Problem details
Check each statement against the Optuna notebook text below: (a) the workflow includes loading and preprocessing the Adult Income dataset; (b) hyperparameter tuning covers a single ML model; (c) the advanced features include sampler comparison. Answer yes or no for each, and quote the words from the text that settle it.

# ML Optimization Framework with Optuna

## Comprehensive Analysis and Demonstration

This notebook demonstrates the complete workflow of the ML optimization framework, including:

1. **Data Pipeline Setup** - Loading and preprocessing the Adult Income dataset
2. **Model Optimization** - Hyperparameter tuning for multiple ML models
3. **Advanced Features** - Multi-objective optimization, sampler comparison
4. **Visualization & Analysis** - Comprehensive result analysis and plotting
5. **Performance Comparison** - Model comparison and insights

---

## 1. Setup and Imports

First, let's import all necessary libraries and set up our environment.

In [None]:
# Standard library imports
import sys
import os
import warnings
import time
from pathlib import Path

# Add src to path
sys.path.insert(0, str(Path.cwd().parent))

Data excerpted from a collection:
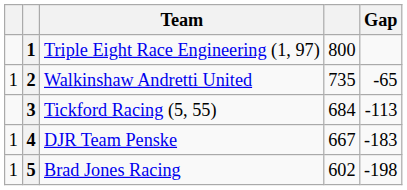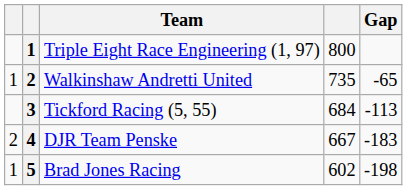DJR Team Penske | column 1: 1 -> 2
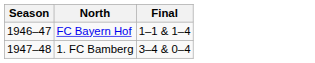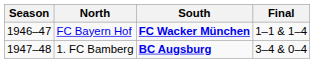+ column: South | FC Wacker München | BC Augsburg
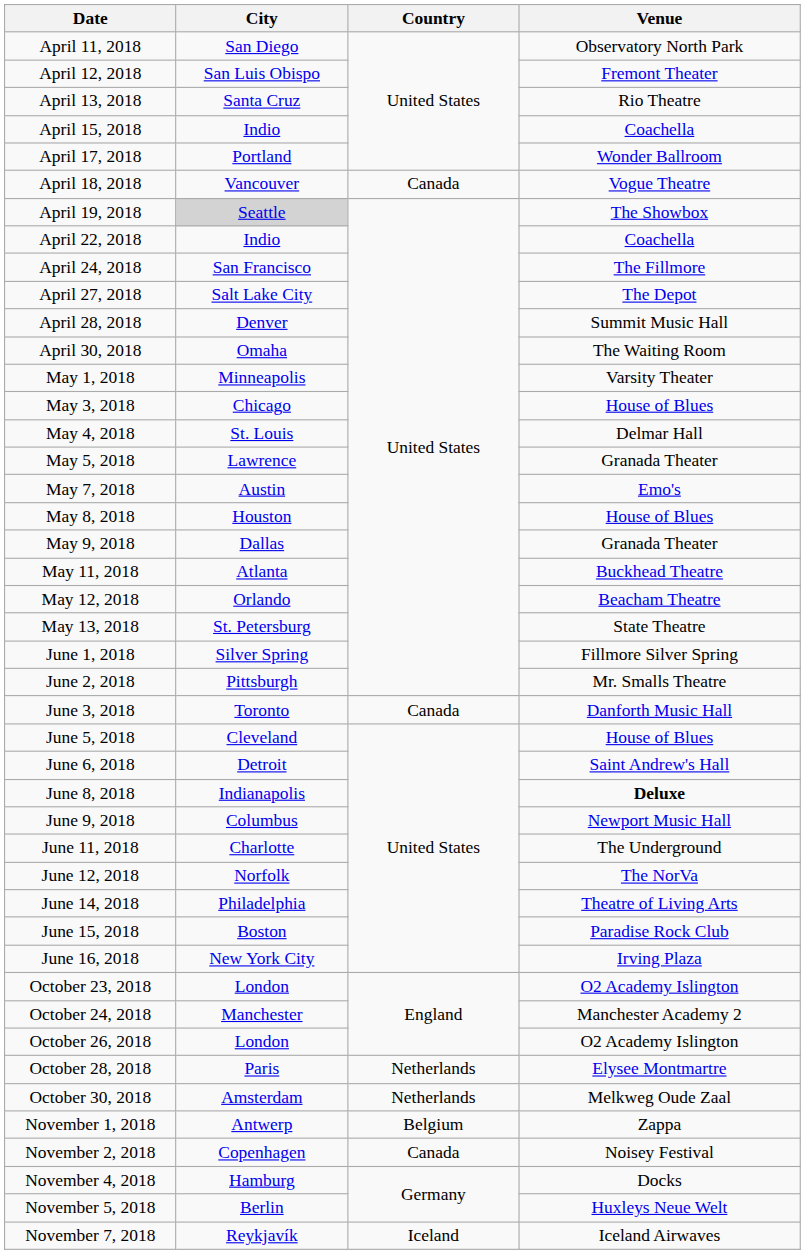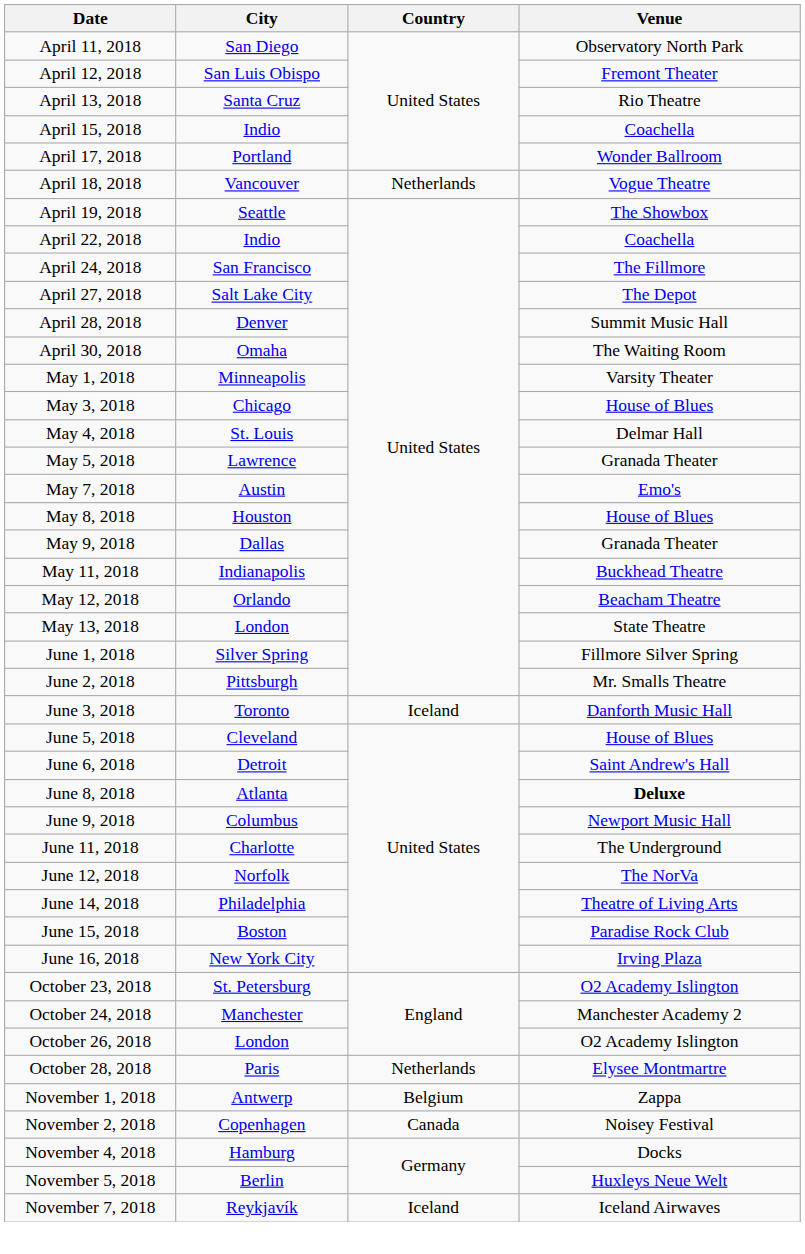April 18, 2018 | Country: Canada -> Netherlands
April 19, 2018 | City: lightgrey background -> no background
May 11, 2018 | City: Atlanta -> Indianapolis
May 13, 2018 | City: St. Petersburg -> London
June 3, 2018 | Country: Canada -> Iceland
June 8, 2018 | City: Indianapolis -> Atlanta
October 23, 2018 | City: London -> St. Petersburg
- row: October 30, 2018 | Amsterdam | Netherlands | Melkweg Oude Zaal
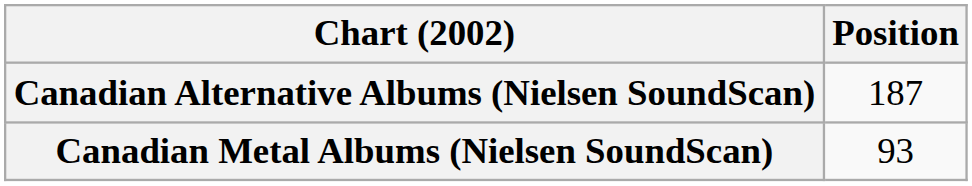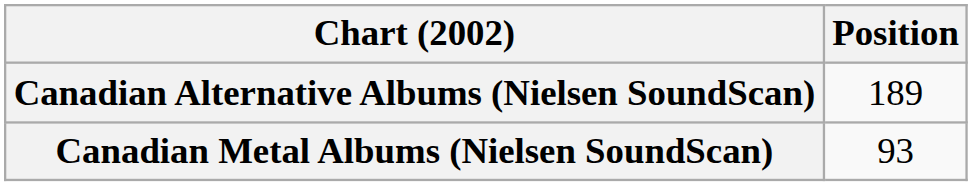Canadian Alternative Albums (Nielsen SoundScan) | Position: 187 -> 189
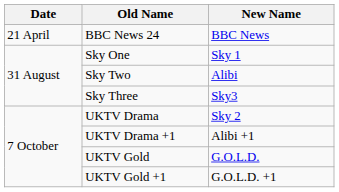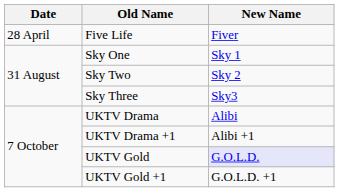- row: 21 April | BBC News 24 | BBC News
+ row: 28 April | Five Life | Fiver
Sky Two | New Name: Alibi -> Sky 2
UKTV Drama | New Name: Sky 2 -> Alibi
UKTV Gold | New Name: no background -> lavender background
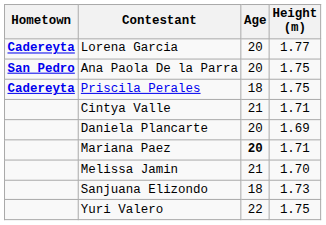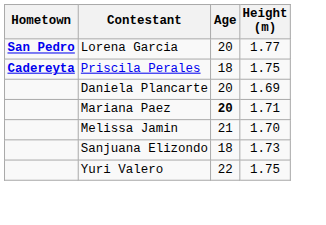Lorena Garcia | Hometown: Cadereyta -> San Pedro
- row: San Pedro | Ana Paola De la Parra | 20 | 1.75
- row: Cintya Valle | 21 | 1.71
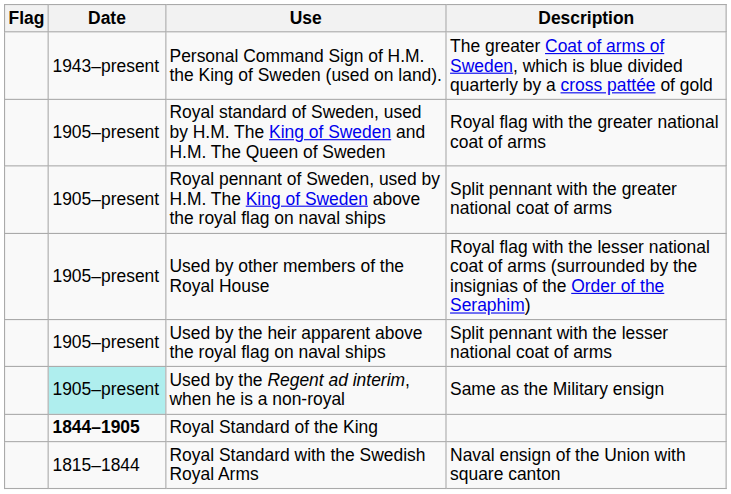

Result for this exercise
(a) Yes: "Loading and preprocessing the Adult Income dataset"
(b) No: "Hyperparameter tuning for multiple ML models"
(c) Yes: "Multi-objective optimization, sampler comparison"